Given data
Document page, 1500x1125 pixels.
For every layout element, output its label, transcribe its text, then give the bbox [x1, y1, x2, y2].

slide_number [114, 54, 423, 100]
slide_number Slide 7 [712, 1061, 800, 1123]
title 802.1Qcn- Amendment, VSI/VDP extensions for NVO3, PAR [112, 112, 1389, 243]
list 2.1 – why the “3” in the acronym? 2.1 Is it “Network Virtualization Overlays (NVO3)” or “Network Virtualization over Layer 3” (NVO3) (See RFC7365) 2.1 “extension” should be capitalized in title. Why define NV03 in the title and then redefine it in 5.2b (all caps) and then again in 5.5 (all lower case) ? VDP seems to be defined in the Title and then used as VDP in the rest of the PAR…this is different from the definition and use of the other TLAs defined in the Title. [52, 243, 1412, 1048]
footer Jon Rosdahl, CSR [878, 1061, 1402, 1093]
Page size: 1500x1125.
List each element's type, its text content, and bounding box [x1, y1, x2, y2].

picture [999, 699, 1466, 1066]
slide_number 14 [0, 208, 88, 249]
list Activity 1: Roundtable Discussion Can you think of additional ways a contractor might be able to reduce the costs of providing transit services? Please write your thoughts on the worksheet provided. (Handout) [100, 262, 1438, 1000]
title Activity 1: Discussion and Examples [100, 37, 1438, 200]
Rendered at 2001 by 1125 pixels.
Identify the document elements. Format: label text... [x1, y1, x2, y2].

Task statement
Starting at the top of the listing above, repeat every line exactly until the line that contains "Page size: 1500x1125." has been repeated too.

Reply to the exercise
Document page, 1500x1125 pixels.
For every layout element, output its label, transcribe its text, then give the bbox [x1, y1, x2, y2].

slide_number [114, 54, 423, 100]
slide_number Slide 7 [712, 1061, 800, 1123]
title 802.1Qcn- Amendment, VSI/VDP extensions for NVO3, PAR [112, 112, 1389, 243]
list 2.1 – why the “3” in the acronym? 2.1 Is it “Network Virtualization Overlays (NVO3)” or “Network Virtualization over Layer 3” (NVO3) (See RFC7365) 2.1 “extension” should be capitalized in title. Why define NV03 in the title and then redefine it in 5.2b (all caps) and then again in 5.5 (all lower case) ? VDP seems to be defined in the Title and then used as VDP in the rest of the PAR…this is different from the definition and use of the other TLAs defined in the Title. [52, 243, 1412, 1048]
footer Jon Rosdahl, CSR [878, 1061, 1402, 1093]
Page size: 1500x1125.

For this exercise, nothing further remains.